AutoSafeCoder: A Multi-Agent Framework for Securing LLM Code Generation through Static Analysis and Fuzz Testing

Ana Nunez,Nafis Tanveer Islam,Sumit Kumar Jha,Peyman Najafirad
2024-09-17
Abstract:Recent advancements in automatic code generation using large language models (LLMs) have brought us closer to fully automated secure software development. However, existing approaches often rely on a single agent for code generation, which struggles to produce secure, vulnerability-free code. Traditional program synthesis with LLMs has primarily focused on functional correctness, often neglecting critical dynamic security implications that happen during runtime. To address these challenges, we propose AutoSafeCoder, a multi-agent framework that leverages LLM-driven agents for code generation, vulnerability analysis, and security enhancement through continuous collaboration. The framework consists of three agents: a Coding Agent responsible for code generation, a Static Analyzer Agent identifying vulnerabilities, and a Fuzzing Agent performing dynamic testing using a mutation-based fuzzing approach to detect runtime errors. Our contribution focuses on ensuring the safety of multi-agent code generation by integrating dynamic and static testing in an iterative process during code generation by LLM that improves security. Experiments using the SecurityEval dataset demonstrate a 13% reduction in code vulnerabilities compared to baseline LLMs, with no compromise in functionality.
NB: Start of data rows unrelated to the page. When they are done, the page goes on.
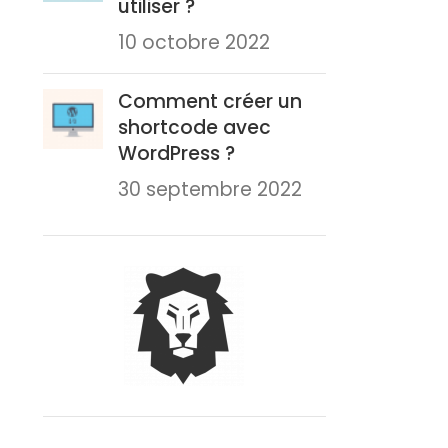
utiliser ?
10 octobre 2022
Comment créer un
shortcode avec
WordPress ?
30 septembre 2022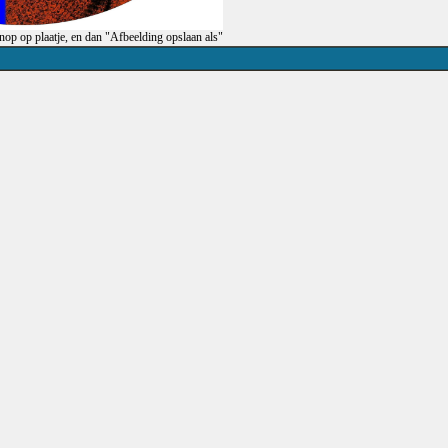
op op plaatje, en dan "Afbeelding opslaan als"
Software Engineering,Artificial Intelligence
What problem does this paper attempt to address?
The paper attempts to address the issue of security vulnerabilities when using large language models (LLMs) to automatically generate code. Although existing methods can generate functionally correct code, they often overlook runtime security issues, leading to potential security vulnerabilities in the generated code. Specifically, the paper points out that traditional program synthesis mainly focuses on functional correctness while ignoring dynamic security, which can have serious security implications at runtime. Therefore, this paper proposes a multi-agent framework, AutoSafeCoder, aimed at enhancing the security of LLM-generated code through static analysis and fuzz testing, ensuring that the code is not only functionally correct but also secure and free of vulnerabilities at runtime. The main contributions of the paper include: 1. **Introducing a new multi-agent system** that leverages large language models to generate autonomously secure code, combining feedback from static analysis and dynamic testing. 2. **Applying few-shot learning and contextual learning techniques**, enabling agents to effectively identify vulnerabilities in continuous feedback loops. 3. **Providing comprehensive evaluations**, demonstrating the efficiency and security of the collaborative code generation system, including both quantitative and qualitative assessment results. Through these methods, the paper aims to reduce security vulnerabilities in LLM-generated code, enhancing the security and reliability of software development. Experimental results show that compared to baseline LLMs, AutoSafeCoder can reduce code vulnerabilities by 13% without sacrificing functionality.